Over 25 years later, Ship to Shore PhonoCo. (who have released soundtracks for George A. Romero’s Martin and Manos: The Hands Of Fate) worked with Sony Music to launch a Kickstarter campaign and raised over $75k to remaster the soundtrack and bring it to vinyl. This was an unprecedented effort, considering it was for a game that, at the time, still hadn’t seen the light of day in the U.S. beyond fan-translated ROMs. Two-thousand copies of the album were pressed—half on black, half on red or white vinyl. The classic cover has been restored, along with the original artwork on the back and inlay. Just that alone shows that this release was put together by people who not only know their stuff, but put love and care into it for the true collectors who want it.
This soundtrack is gorgeous, at least for the time it was created in.

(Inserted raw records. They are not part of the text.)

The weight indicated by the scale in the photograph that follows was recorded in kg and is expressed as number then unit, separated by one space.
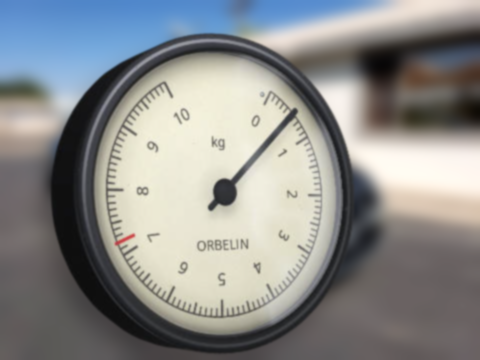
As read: 0.5 kg
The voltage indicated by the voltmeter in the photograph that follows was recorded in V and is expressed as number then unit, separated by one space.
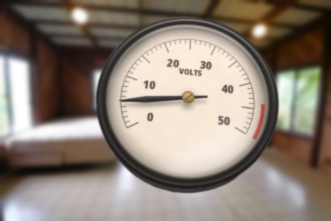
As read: 5 V
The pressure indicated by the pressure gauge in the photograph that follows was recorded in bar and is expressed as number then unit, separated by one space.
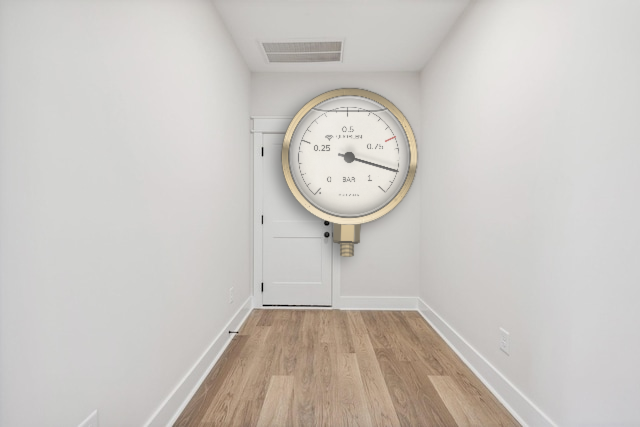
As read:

These days you hear monumental scores put together by 108 member orchestras just to do the loading screen music for a shooter. This didn’t really exist at the time, so there’s a lot of experimentation going on—much like the game it was created for. From the first track, “Pollyanna (I Believe In You),” you’re swept away into a bubblegum-pop world with Warwick’s loving vocals dancing around adventure and optimism. It’s cheesy in a way, but they grab at you with simple messages that, as a hero on a quest, you want to hear. “You may say I’m a fool, feelin’ the way that I do / You can call me Pollyanna, say I’m crazy as a loon / I believe in silver linings, and that’s why I believe in you.” Loving lyrics put to tunes you’ve heard on repeat for hours, suddenly means so much more than you give it credit for on paper.

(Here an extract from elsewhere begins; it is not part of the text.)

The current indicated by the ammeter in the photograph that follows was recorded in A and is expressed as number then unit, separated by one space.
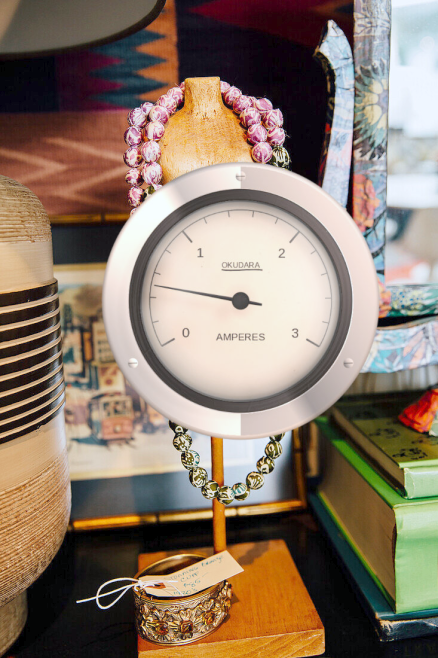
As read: 0.5 A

The single track that grabs my heart as a gamer and a music fan is “And Fallin’ Love,” an instrumental piece on the second record. Put together by a 14-piece group with a mix of symphonic care and rock attributes, its the kind of track you hear walking through towns or on your way to some uncharted part of the world, it almost stands alone from the rest of the album as a defining track. The Saito Neko Strings Quartet and Joe Group Strings make the chorus shimmer and make you breathe a sigh of content when you hear them. If the world as we know it progressed two decades later and Mother had been released in 2009, this is the track you’d be hearing on repeat in trailers leading up to the game’s release. It’s simply beautiful as-is without the connotation of being a part of a game. If the technology existed, it would be on a repeating loop as I walked around town to have my own adventures.

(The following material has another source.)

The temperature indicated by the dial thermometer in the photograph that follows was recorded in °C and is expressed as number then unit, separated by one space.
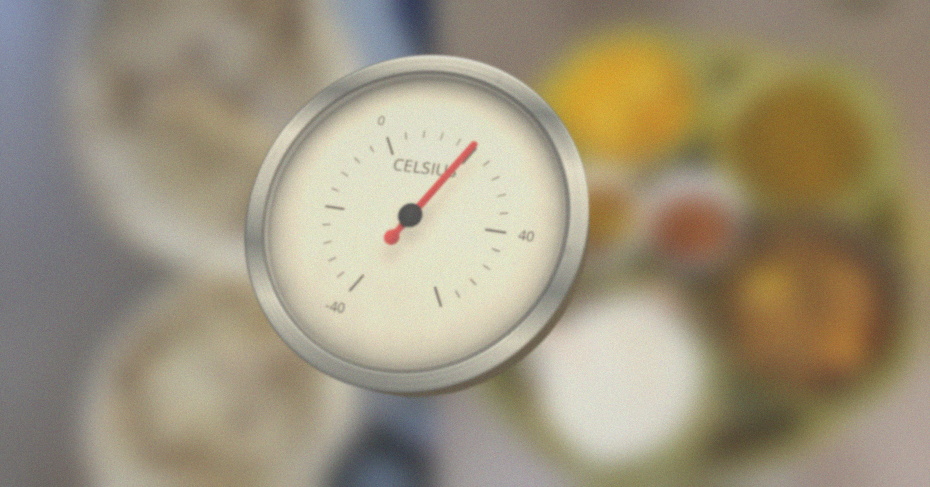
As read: 20 °C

If you’re an Earthbound fan of any kind, this is well worth the money. I can’t predict the future, but I highly doubt you’re going to be seeing this soundtrack on vinyl ever again. With only 2,000 copies being pressed, this is a rare chance for you to own a piece of gaming history from a title we should have received years ago. Trust me, you’ll be hard-pressed to find another gaming soundtrack from the era that is this fantastic, or at least for another couple months when Mother 2 is released—but that’s another adventure we’ll have down the road.